Villa itu didekorasi dengan sempurna. Meja dan kursi bernuanasa putih bersih berjejer rapi. Bunga dan berbagai dekorasi lainnya yang terlihat tak terlalu mencolok pun ikut menghiasi suasana sore yang cerah tak berawan. Para tamu laki-laki mengenakan setelan jas rapi serta wanita-wanita muda memakai gaun pesta andalan. Kemudian, kedua orangtua wanita dari setiap mempelai menggunakan hanbok[1] yang sama. Persis seperti pesta pernikahanan modern Korea Selatan pada umumnya.
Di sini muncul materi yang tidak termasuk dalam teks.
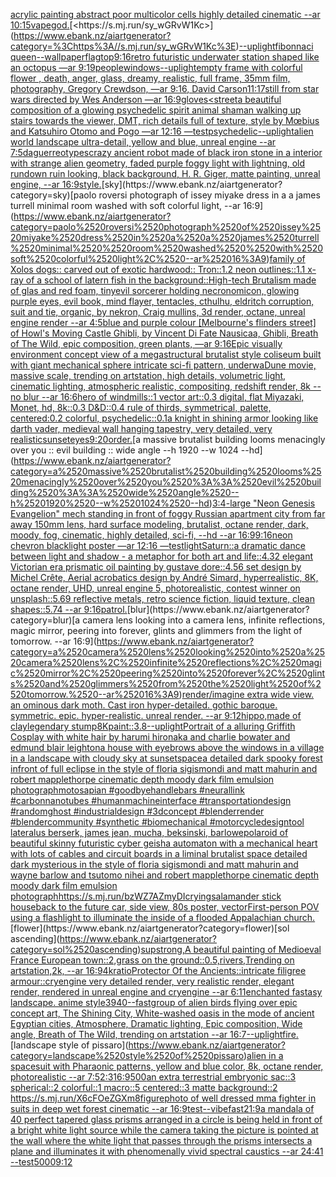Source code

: [acrylic painting abstract poor multicolor cells highly detailed cinematic --ar 10:15](https://www.ebank.nz/aiartgenerator?category=acrylic%2520painting%2520abstract%2520poor%2520multicolor%2520cells%2520highly%2520detailed%2520cinematic%2520--ar%252010%3A15)[vapegod.](https://www.ebank.nz/aiartgenerator?category=vapegod.)[<https://s.mj.run/sy_wGRvW1Kc>](https://www.ebank.nz/aiartgenerator?category=%3Chttps%3A//s.mj.run/sy_wGRvW1Kc%3E)[--uplight](https://www.ebank.nz/aiartgenerator?category=--uplight)[fibonnaci queen](https://www.ebank.nz/aiartgenerator?category=fibonnaci%2520queen)[--wallpaper](https://www.ebank.nz/aiartgenerator?category=--wallpaper)[flag](https://www.ebank.nz/aiartgenerator?category=flag)[top](https://www.ebank.nz/aiartgenerator?category=top)[9:16](https://www.ebank.nz/aiartgenerator?category=9%3A16)[retro futuristic underwater station shaped like an octopus —ar 9:19](https://www.ebank.nz/aiartgenerator?category=retro%2520futuristic%2520underwater%2520station%2520shaped%2520like%2520an%2520octopus%2520%E2%80%94ar%25209%3A19)[people](https://www.ebank.nz/aiartgenerator?category=people)[windows](https://www.ebank.nz/aiartgenerator?category=windows)[--uplight](https://www.ebank.nz/aiartgenerator?category=--uplight)[empty frame with colorful flower , death, anger, glass, dreamy, realistic, full frame, 35mm film, photography, Gregory Crewdson, —ar 9:16](https://www.ebank.nz/aiartgenerator?category=empty%2520frame%2520with%2520colorful%2520flower%2520%2C%2520death%2C%2520anger%2C%2520glass%2C%2520dreamy%2C%2520realistic%2C%2520full%2520frame%2C%252035mm%2520film%2C%2520photography%2C%2520Gregory%2520Crewdson%2C%2520%E2%80%94ar%25209%3A16)[<DUNK>, David Carson](https://www.ebank.nz/aiartgenerator?category=%3CDUNK%3E%2C%2520David%2520Carson)[11:17](https://www.ebank.nz/aiartgenerator?category=11%3A17)[still from star wars directed by Wes Anderson —ar 16:9](https://www.ebank.nz/aiartgenerator?category=still%2520from%2520star%2520wars%2520directed%2520by%2520Wes%2520Anderson%2520%E2%80%94ar%252016%3A9)[gloves](https://www.ebank.nz/aiartgenerator?category=gloves)[<street](https://www.ebank.nz/aiartgenerator?category=%3Cstreet)[a beautiful composition of a glowing psychedelic spirit animal shaman walking up stairs towards the viewer, DMT,  rich details full of texture, style by Mœbius and Katsuhiro Otomo and Pogo —ar 12:16 —test](https://www.ebank.nz/aiartgenerator?category=a%2520beautiful%2520composition%2520of%2520a%2520glowing%2520psychedelic%2520spirit%2520animal%2520shaman%2520walking%2520up%2520stairs%2520towards%2520the%2520viewer%2C%2520DMT%2C%2520%2520rich%2520details%2520full%2520of%2520texture%2C%2520style%2520by%2520M%C5%93bius%2520and%2520Katsuhiro%2520Otomo%2520and%2520Pogo%2520%E2%80%94ar%252012%3A16%2520%E2%80%94test)[psychedelic](https://www.ebank.nz/aiartgenerator?category=psychedelic)[--uplight](https://www.ebank.nz/aiartgenerator?category=--uplight)[alien world landscape ultra-detail, yellow and blue, unreal engine --ar 7:5](https://www.ebank.nz/aiartgenerator?category=alien%2520world%2520landscape%2520ultra-detail%2C%2520yellow%2520and%2520blue%2C%2520unreal%2520engine%2520--ar%25207%3A5)[daguerreotypes](https://www.ebank.nz/aiartgenerator?category=daguerreotypes)[crazy ancient robot made of black iron stone in a interior with strange alien geometry, faded purple foggy light with lightning, old rundown ruin looking, black background, H. R. Giger, matte painting, unreal engine, --ar 16:9](https://www.ebank.nz/aiartgenerator?category=crazy%2520ancient%2520robot%2520made%2520of%2520black%2520iron%2520stone%2520in%2520a%2520interior%2520with%2520strange%2520alien%2520geometry%2C%2520faded%2520purple%2520foggy%2520light%2520with%2520lightning%2C%2520old%2520rundown%2520ruin%2520looking%2C%2520black%2520background%2C%2520H.%2520R.%2520Giger%2C%2520matte%2520painting%2C%2520unreal%2520engine%2C%2520--ar%252016%3A9)[style.](https://www.ebank.nz/aiartgenerator?category=style.)[sky](https://www.ebank.nz/aiartgenerator?category=sky)[paolo roversi photograph of issey miyake dress in a a james turrell minimal  room washed  with soft colorful light, --ar 16:9](https://www.ebank.nz/aiartgenerator?category=paolo%2520roversi%2520photograph%2520of%2520issey%2520miyake%2520dress%2520in%2520a%2520a%2520james%2520turrell%2520minimal%2520%2520room%2520washed%2520%2520with%2520soft%2520colorful%2520light%2C%2520--ar%252016%3A9)[family of Xolos dogs:: carved out of exotic hardwood:: Tron::1.2 neon outlines::1.1 x-ray of a school of latern fish in the background::](https://www.ebank.nz/aiartgenerator?category=family%2520of%2520Xolos%2520dogs%3A%3A%2520carved%2520out%2520of%2520exotic%2520hardwood%3A%3A%2520Tron%3A%3A1.2%2520neon%2520outlines%3A%3A1.1%2520x-ray%2520of%2520a%2520school%2520of%2520latern%2520fish%2520in%2520the%2520background%3A%3A)[High-tech Brutalism made of glas and red foam, tiny](https://www.ebank.nz/aiartgenerator?category=High-tech%2520Brutalism%2520made%2520of%2520glas%2520and%2520red%2520foam%2C%2520tiny)[evil sorcerer holding necronomicon, glowing purple eyes, evil book, mind flayer, tentacles, cthulhu, eldritch corruption, suit and tie, organic, by nekron, Craig mullins, 3d render, octane, unreal engine render --ar 4:5](https://www.ebank.nz/aiartgenerator?category=evil%2520sorcerer%2520holding%2520necronomicon%2C%2520glowing%2520purple%2520eyes%2C%2520evil%2520book%2C%2520mind%2520flayer%2C%2520tentacles%2C%2520cthulhu%2C%2520eldritch%2520corruption%2C%2520suit%2520and%2520tie%2C%2520organic%2C%2520by%2520nekron%2C%2520Craig%2520mullins%2C%25203d%2520render%2C%2520octane%2C%2520unreal%2520engine%2520render%2520--ar%25204%3A5)[blue and purple colour [Melbourne's flinders street] of Howl's Moving Castle Ghibli, by Vincent Di Fate Nausicaa, Ghibli, Breath of The Wild, epic composition, green plants, —ar 9:16](https://www.ebank.nz/aiartgenerator?category=blue%2520and%2520purple%2520colour%2520%5BMelbourne%27s%2520flinders%2520street%5D%2520of%2520Howl%27s%2520Moving%2520Castle%2520Ghibli%2C%2520by%2520Vincent%2520Di%2520Fate%2520Nausicaa%2C%2520Ghibli%2C%2520Breath%2520of%2520The%2520Wild%2C%2520epic%2520composition%2C%2520green%2520plants%2C%2520%E2%80%94ar%25209%3A16)[Epic visually environment concept view of a megastructural brutalist style coliseum built with giant mechanical sphere intricate sci-fi pattern, underwaDune movie, massive scale, trending on artstation, high details, volumetric light, cinematic lighting, atmospheric realistic, compositing, redshift render, 8k --no blur --ar 16:6](https://www.ebank.nz/aiartgenerator?category=Epic%2520visually%2520environment%2520concept%2520view%2520of%2520a%2520megastructural%2520brutalist%2520style%2520coliseum%2520built%2520with%2520giant%2520mechanical%2520sphere%2520intricate%2520sci-fi%2520pattern%2C%2520underwaDune%2520movie%2C%2520massive%2520scale%2C%2520trending%2520on%2520artstation%2C%2520high%2520details%2C%2520volumetric%2520light%2C%2520cinematic%2520lighting%2C%2520atmospheric%2520realistic%2C%2520compositing%2C%2520redshift%2520render%2C%25208k%2520--no%2520blur%2520--ar%252016%3A6)[hero of windmills::1 vector art::0.3 digital, flat Miyazaki, Monet, hd, 8k::0.3 D&D::0.4 rule of thirds, symmetrical, palette, centered:0.2 colorful, psychedelic::0.1](https://www.ebank.nz/aiartgenerator?category=hero%2520of%2520windmills%3A%3A1%2520vector%2520art%3A%3A0.3%2520digital%2C%2520flat%2520Miyazaki%2C%2520Monet%2C%2520hd%2C%25208k%3A%3A0.3%2520D%26D%3A%3A0.4%2520rule%2520of%2520thirds%2C%2520symmetrical%2C%2520palette%2C%2520centered%3A0.2%2520colorful%2C%2520psychedelic%3A%3A0.1)[a knight in shining armor looking like darth vader, medieval wall hanging tapestry, very detailed, very realistic](https://www.ebank.nz/aiartgenerator?category=a%2520knight%2520in%2520shining%2520armor%2520looking%2520like%2520darth%2520vader%2C%2520medieval%2520wall%2520hanging%2520tapestry%2C%2520very%2520detailed%2C%2520very%2520realistic)[sunset](https://www.ebank.nz/aiartgenerator?category=sunset)[eyes](https://www.ebank.nz/aiartgenerator?category=eyes)[9:20](https://www.ebank.nz/aiartgenerator?category=9%3A20)[order.](https://www.ebank.nz/aiartgenerator?category=order.)[a massive brutalist building looms menacingly over you :: evil building :: wide angle --h 1920 --w 1024 --hd](https://www.ebank.nz/aiartgenerator?category=a%2520massive%2520brutalist%2520building%2520looms%2520menacingly%2520over%2520you%2520%3A%3A%2520evil%2520building%2520%3A%3A%2520wide%2520angle%2520--h%25201920%2520--w%25201024%2520--hd)[3:4](https://www.ebank.nz/aiartgenerator?category=3%3A4)[-](https://www.ebank.nz/aiartgenerator?category=-)[large "Neon Genesis Evangelion" mech standing in front of foggy Russian apartment city from far away 150mm lens, hard surface modeling, brutalist, octane render, dark, moody, fog, cinematic, highly detailed, sci-fi, --hd --ar 16:9](https://www.ebank.nz/aiartgenerator?category=large%2520%22Neon%2520Genesis%2520Evangelion%22%2520mech%2520standing%2520in%2520front%2520of%2520foggy%2520Russian%2520apartment%2520city%2520from%2520far%2520away%2520150mm%2520lens%2C%2520hard%2520surface%2520modeling%2C%2520brutalist%2C%2520octane%2520render%2C%2520dark%2C%2520moody%2C%2520fog%2C%2520cinematic%2C%2520highly%2520detailed%2C%2520sci-fi%2C%2520--hd%2520--ar%252016%3A9)[9:16](https://www.ebank.nz/aiartgenerator?category=9%3A16)[neon chevron blacklight poster —ar 12:16 —test](https://www.ebank.nz/aiartgenerator?category=neon%2520chevron%2520blacklight%2520poster%2520%E2%80%94ar%252012%3A16%2520%E2%80%94test)[light](https://www.ebank.nz/aiartgenerator?category=light)[Saturn::](https://www.ebank.nz/aiartgenerator?category=Saturn%3A%3A)[a dramatic dance between light and shadow - a metaphor for both art and life::4.32 elegant Victorian era prismatic oil painting by gustave dore::4.56 set design by Michel Crête, Aerial acrobatics design by André Simard, hyperrealistic, 8K, octane render, UHD, unreal engine 5, photorealistic, contest winner on unsplash::5.69 reflective metals, retro science fiction, liquid texture, clean shapes::5.74 --ar 9:16](https://www.ebank.nz/aiartgenerator?category=a%2520dramatic%2520dance%2520between%2520light%2520and%2520shadow%2520-%2520a%2520metaphor%2520for%2520both%2520art%2520and%2520life%3A%3A4.32%2520elegant%2520Victorian%2520era%2520prismatic%2520oil%2520painting%2520by%2520gustave%2520dore%3A%3A4.56%2520set%2520design%2520by%2520Michel%2520Cr%C3%AAte%2C%2520Aerial%2520acrobatics%2520design%2520by%2520Andr%C3%A9%2520Simard%2C%2520hyperrealistic%2C%25208K%2C%2520octane%2520render%2C%2520UHD%2C%2520unreal%2520engine%25205%2C%2520photorealistic%2C%2520contest%2520winner%2520on%2520unsplash%3A%3A5.69%2520reflective%2520metals%2C%2520retro%2520science%2520fiction%2C%2520liquid%2520texture%2C%2520clean%2520shapes%3A%3A5.74%2520--ar%25209%3A16)[patrol.](https://www.ebank.nz/aiartgenerator?category=patrol.)[blur](https://www.ebank.nz/aiartgenerator?category=blur)[a camera lens looking into a camera lens, infinite reflections, magic mirror, peering into forever, glints and glimmers from the light of tomorrow. --ar 16:9](https://www.ebank.nz/aiartgenerator?category=a%2520camera%2520lens%2520looking%2520into%2520a%2520camera%2520lens%2C%2520infinite%2520reflections%2C%2520magic%2520mirror%2C%2520peering%2520into%2520forever%2C%2520glints%2520and%2520glimmers%2520from%2520the%2520light%2520of%2520tomorrow.%2520--ar%252016%3A9)[render](https://www.ebank.nz/aiartgenerator?category=render)[/imagine extra wide view. an ominous dark moth. Cast iron hyper-detailed. gothic baroque. symmetric. epic. hyper-realistic. unreal render. --ar 9:12](https://www.ebank.nz/aiartgenerator?category=/imagine%2520extra%2520wide%2520view.%2520an%2520ominous%2520dark%2520moth.%2520Cast%2520iron%2520hyper-detailed.%2520gothic%2520baroque.%2520symmetric.%2520epic.%2520hyper-realistic.%2520unreal%2520render.%2520--ar%25209%3A12)[hippo,made of clay](https://www.ebank.nz/aiartgenerator?category=hippo%2Cmade%2520of%2520clay)[legendary stump](https://www.ebank.nz/aiartgenerator?category=legendary%2520stump)[8K](https://www.ebank.nz/aiartgenerator?category=8K)[paint](https://www.ebank.nz/aiartgenerator?category=paint)[::](https://www.ebank.nz/aiartgenerator?category=%3A%3A)[3.8](https://www.ebank.nz/aiartgenerator?category=3.8)[--uplight](https://www.ebank.nz/aiartgenerator?category=--uplight)[Portrait of a alluring Griffith Cosplay with white hair by harumi hironaka and charlie bowater and edmund blair leighton](https://www.ebank.nz/aiartgenerator?category=Portrait%2520of%2520a%2520alluring%2520Griffith%2520Cosplay%2520with%2520white%2520hair%2520by%2520harumi%2520hironaka%2520and%2520charlie%2520bowater%2520and%2520edmund%2520blair%2520leighton)[a house with eyebrows above the windows in a village in a landscape with cloudy sky at sunset](https://www.ebank.nz/aiartgenerator?category=a%2520house%2520with%2520eyebrows%2520above%2520the%2520windows%2520in%2520a%2520village%2520in%2520a%2520landscape%2520with%2520cloudy%2520sky%2520at%2520sunset)[space](https://www.ebank.nz/aiartgenerator?category=space)[a detailed dark spooky forest infront of full eclipse in the style of floria sigismondi and matt mahurin and robert mapplethorpe cinematic depth moody dark film emulsion photograph](https://www.ebank.nz/aiartgenerator?category=a%2520detailed%2520dark%2520spooky%2520forest%2520infront%2520of%2520full%2520eclipse%2520in%2520the%2520style%2520of%2520floria%2520sigismondi%2520and%2520matt%2520mahurin%2520and%2520robert%2520mapplethorpe%2520cinematic%2520depth%2520moody%2520dark%2520film%2520emulsion%2520photograph)[motosapian #goodbyehandlebars #neurallink #carbonnanotubes #humanmachineinterface #transportationdesign #randomghost #industrialdesign #3dconcept #blenderrender #blendercommunity #synthetic #biomechanical #motorcycledesign](https://www.ebank.nz/aiartgenerator?category=motosapian%2520%23goodbyehandlebars%2520%23neurallink%2520%23carbonnanotubes%2520%23humanmachineinterface%2520%23transportationdesign%2520%23randomghost%2520%23industrialdesign%2520%233dconcept%2520%23blenderrender%2520%23blendercommunity%2520%23synthetic%2520%23biomechanical%2520%23motorcycledesign)[tool lateralus berserk, james jean, mucha, beksinski, barlowe](https://www.ebank.nz/aiartgenerator?category=tool%2520lateralus%2520berserk%2C%2520james%2520jean%2C%2520mucha%2C%2520beksinski%2C%2520barlowe)[polaroid of beautiful skinny futuristic cyber geisha automaton with a mechanical heart with lots of cables and circuit boards in a liminal brutalist space detailed dark mysterious in the style of floria sigismondi and matt mahurin and wayne barlow and tsutomo nihei and robert mapplethorpe cinematic depth moody dark film emulsion photograph](https://www.ebank.nz/aiartgenerator?category=polaroid%2520of%2520beautiful%2520skinny%2520futuristic%2520cyber%2520geisha%2520automaton%2520with%2520a%2520mechanical%2520heart%2520with%2520lots%2520of%2520cables%2520and%2520circuit%2520boards%2520in%2520a%2520liminal%2520brutalist%2520space%2520detailed%2520dark%2520mysterious%2520in%2520the%2520style%2520of%2520floria%2520sigismondi%2520and%2520matt%2520mahurin%2520and%2520wayne%2520barlow%2520and%2520tsutomo%2520nihei%2520and%2520robert%2520mapplethorpe%2520cinematic%2520depth%2520moody%2520dark%2520film%2520emulsion%2520photograph)[<https://s.mj.run/bzWZ7AZmyDI>](https://www.ebank.nz/aiartgenerator?category=%3Chttps%3A//s.mj.run/bzWZ7AZmyDI%3E)[crying](https://www.ebank.nz/aiartgenerator?category=crying)[salamander stick house](https://www.ebank.nz/aiartgenerator?category=salamander%2520stick%2520house)[back to the future car, side view, 80s poster, vector](https://www.ebank.nz/aiartgenerator?category=back%2520to%2520the%2520future%2520car%2C%2520side%2520view%2C%252080s%2520poster%2C%2520vector)[First-person POV using a flashlight to illuminate the inside of a flooded Appalachian church.](https://www.ebank.nz/aiartgenerator?category=First-person%2520POV%2520using%2520a%2520flashlight%2520to%2520illuminate%2520the%2520inside%2520of%2520a%2520flooded%2520Appalachian%2520church.)[flower](https://www.ebank.nz/aiartgenerator?category=flower)[sol ascending](https://www.ebank.nz/aiartgenerator?category=sol%2520ascending)[sup](https://www.ebank.nz/aiartgenerator?category=sup)[strong,](https://www.ebank.nz/aiartgenerator?category=strong%2C)[A beautiful painting of  Medioeval France European town::2,grass on the ground::0.5,rivers,Trending on artstation,2k, --ar 16:9](https://www.ebank.nz/aiartgenerator?category=A%2520beautiful%2520painting%2520of%2520%2520Medioeval%2520France%2520European%2520town%3A%3A2%2Cgrass%2520on%2520the%2520ground%3A%3A0.5%2Crivers%2CTrending%2520on%2520artstation%2C2k%2C%2520--ar%252016%3A9)[4k](https://www.ebank.nz/aiartgenerator?category=4k)[ratio](https://www.ebank.nz/aiartgenerator?category=ratio)[Protector Of the Ancients::intricate filigree armour::cryengine very detailed render, very realistic render, elegant render, rendered in unreal engine and cryengine --ar 6:11](https://www.ebank.nz/aiartgenerator?category=Protector%2520Of%2520the%2520Ancients%3A%3Aintricate%2520filigree%2520armour%3A%3Acryengine%2520very%2520detailed%2520render%2C%2520very%2520realistic%2520render%2C%2520elegant%2520render%2C%2520rendered%2520in%2520unreal%2520engine%2520and%2520cryengine%2520--ar%25206%3A11)[enchanted fastasy landscape. anime style](https://www.ebank.nz/aiartgenerator?category=enchanted%2520fastasy%2520landscape.%2520anime%2520style)[3940](https://www.ebank.nz/aiartgenerator?category=3940)[--fast](https://www.ebank.nz/aiartgenerator?category=--fast)[group of alien birds flying over epic concept art, The Shining City, White-washed oasis in the mode of ancient Egyptian cities, Atmosphere, Dramatic lighting, Epic composition, Wide angle, Breath of The Wild, trending on artstation --ar 16:7](https://www.ebank.nz/aiartgenerator?category=group%2520of%2520alien%2520birds%2520flying%2520over%2520epic%2520concept%2520art%2C%2520The%2520Shining%2520City%2C%2520White-washed%2520oasis%2520in%2520the%2520mode%2520of%2520ancient%2520Egyptian%2520cities%2C%2520Atmosphere%2C%2520Dramatic%2520lighting%2C%2520Epic%2520composition%2C%2520Wide%2520angle%2C%2520Breath%2520of%2520The%2520Wild%2C%2520trending%2520on%2520artstation%2520--ar%252016%3A7)[--uplight](https://www.ebank.nz/aiartgenerator?category=--uplight)[fire.](https://www.ebank.nz/aiartgenerator?category=fire.)[landscape style of pissaro](https://www.ebank.nz/aiartgenerator?category=landscape%2520style%2520of%2520pissaro)[alien in a spacesuit with Pharaonic patterns, yellow and blue color, 8k, octane render, photorealistic --ar 7:5](https://www.ebank.nz/aiartgenerator?category=alien%2520in%2520a%2520spacesuit%2520with%2520Pharaonic%2520patterns%2C%2520yellow%2520and%2520blue%2520color%2C%25208k%2C%2520octane%2520render%2C%2520photorealistic%2520--ar%25207%3A5)[2:3](https://www.ebank.nz/aiartgenerator?category=2%3A3)[16:9](https://www.ebank.nz/aiartgenerator?category=16%3A9)[500](https://www.ebank.nz/aiartgenerator?category=500)[an extra terrestrial embryonic sac::3 spherical::2 colorful::1 macro::5 centered::3 matte background::2 <https://s.mj.run/X6cFOeZGXm8>](https://www.ebank.nz/aiartgenerator?category=an%2520extra%2520terrestrial%2520embryonic%2520sac%3A%3A3%2520spherical%3A%3A2%2520colorful%3A%3A1%2520macro%3A%3A5%2520centered%3A%3A3%2520matte%2520background%3A%3A2%2520%3Chttps%3A//s.mj.run/X6cFOeZGXm8%3E)[figure](https://www.ebank.nz/aiartgenerator?category=figure)[photo of well dressed mma fighter in suits in deep wet forest cinematic --ar 16:9](https://www.ebank.nz/aiartgenerator?category=photo%2520of%2520well%2520dressed%2520mma%2520fighter%2520in%2520suits%2520in%2520deep%2520wet%2520forest%2520cinematic%2520--ar%252016%3A9)[test](https://www.ebank.nz/aiartgenerator?category=test)[--vibefast](https://www.ebank.nz/aiartgenerator?category=--vibefast)[21:9](https://www.ebank.nz/aiartgenerator?category=21%3A9)[a mandala of 40 perfect tapered glass prisms arranged in a circle is being held in front of a bright white light source while the camera taking the picture is pointed at the wall where the white light that passes through the prisms intersects a plane and illuminates it with phenomenally vivid spectral caustics --ar 24:41 --test](https://www.ebank.nz/aiartgenerator?category=a%2520mandala%2520of%252040%2520perfect%2520tapered%2520glass%2520prisms%2520arranged%2520in%2520a%2520circle%2520is%2520being%2520held%2520in%2520front%2520of%2520a%2520bright%2520white%2520light%2520source%2520while%2520the%2520camera%2520taking%2520the%2520picture%2520is%2520pointed%2520at%2520the%2520wall%2520where%2520the%2520white%2520light%2520that%2520passes%2520through%2520the%2520prisms%2520intersects%2520a%2520plane%2520and%2520illuminates%2520it%2520with%2520phenomenally%2520vivid%2520spectral%2520caustics%2520--ar%252024%3A41%2520--test)[5000](https://www.ebank.nz/aiartgenerator?category=5000)[9:12](https://www.ebank.nz/aiartgenerator?category=9%3A12)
Para tamu undangan bersorak serta bertepuk tangan meriah ketika pasangan pengantin mulai melintasi karpet bersih yang telah ditaburi bunga-bunga. Lian menjadi salah satu tamu yang tampak tersenyum lebar di sana. Bahagia rasanya melihat teman yang akhirnya memiliki tempat perlabuhan resmi. Bahagia sekaligus bimbang menunggu gilirannya yang entah kapan dan dengan siapa kelak.
“Wah, ini pertemuan pertama kita setelah tujuh tahun.” Lelaki bertubuh kekar dengan setelan jas necis itu menghampiri lalu menjabat tangan Lian sembari tersenyum senang.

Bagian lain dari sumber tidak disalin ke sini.